## REQUIRED WORK
Repeat word for word every line from the one holding "139 216 1912" to the end of the material below.

## AVAILABLE RECORDS
====================

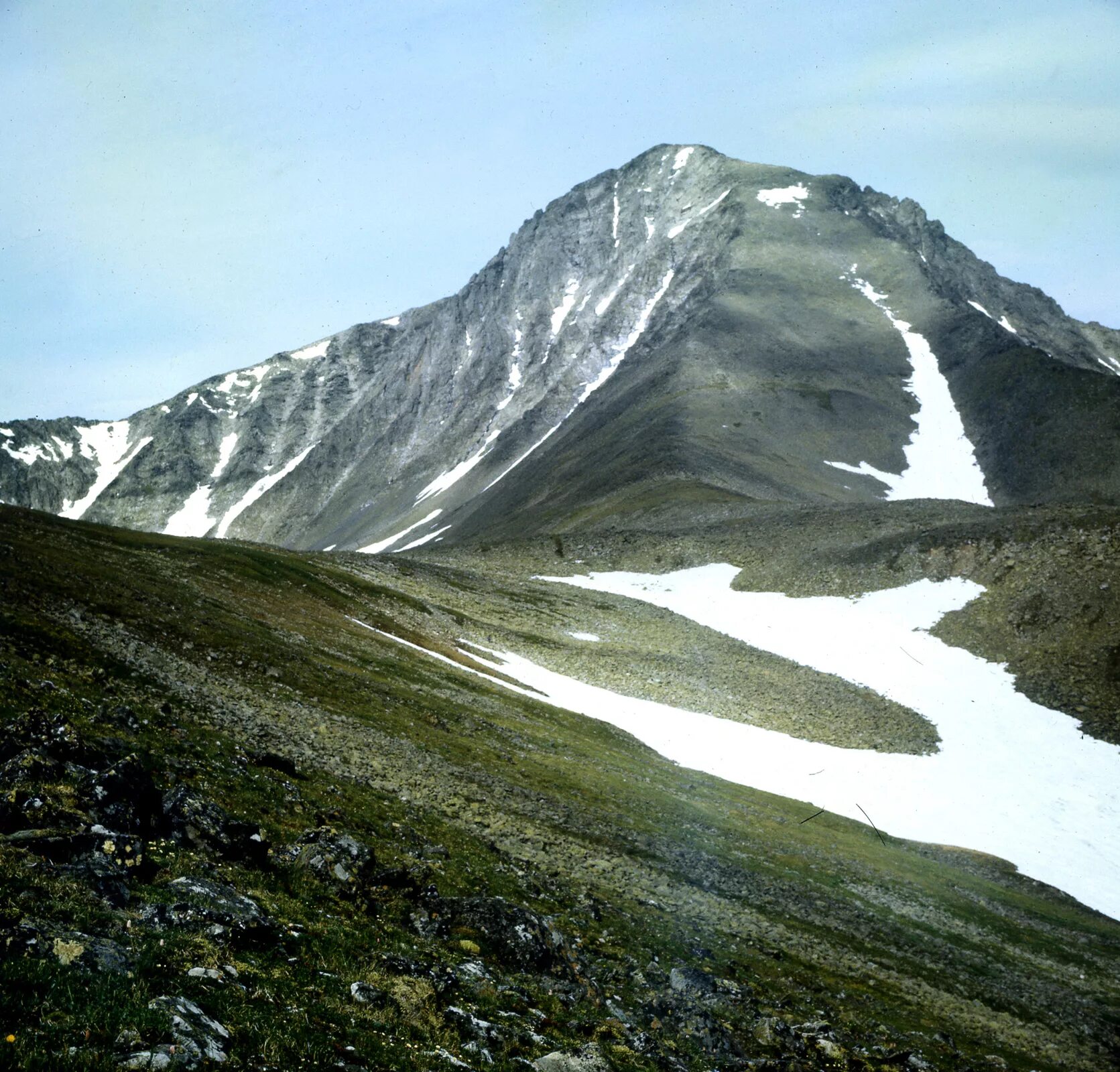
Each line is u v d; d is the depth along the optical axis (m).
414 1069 14.53
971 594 117.69
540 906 32.91
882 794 75.75
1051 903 59.50
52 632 41.25
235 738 38.00
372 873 26.48
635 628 115.38
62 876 16.78
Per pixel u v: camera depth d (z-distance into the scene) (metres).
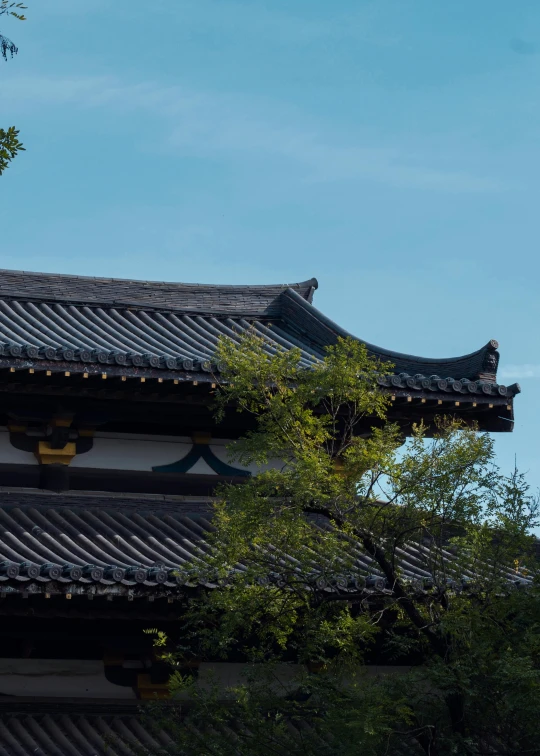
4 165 11.97
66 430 20.20
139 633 18.02
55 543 18.48
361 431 20.97
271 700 15.02
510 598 14.86
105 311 25.05
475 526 15.00
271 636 16.56
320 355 24.34
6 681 17.86
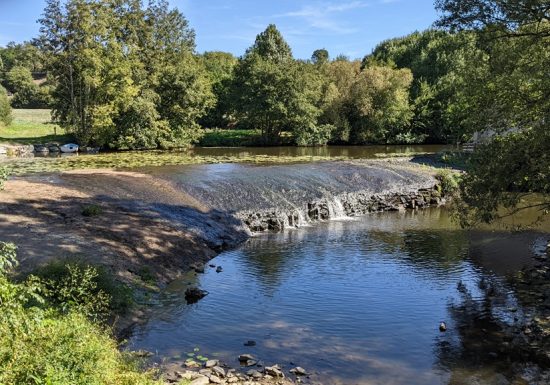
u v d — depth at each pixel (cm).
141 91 5297
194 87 5616
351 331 1198
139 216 1912
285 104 5947
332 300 1408
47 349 670
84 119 4788
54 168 2973
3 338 641
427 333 1194
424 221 2595
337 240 2138
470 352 1092
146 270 1497
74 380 650
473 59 1658
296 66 6119
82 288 1097
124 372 788
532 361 1048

====================

## ANSWER TO THIS PROBLEM
139 216 1912
285 104 5947
332 300 1408
47 349 670
84 119 4788
54 168 2973
3 338 641
427 333 1194
424 221 2595
337 240 2138
470 352 1092
146 270 1497
74 380 650
473 59 1658
296 66 6119
82 288 1097
124 372 788
532 361 1048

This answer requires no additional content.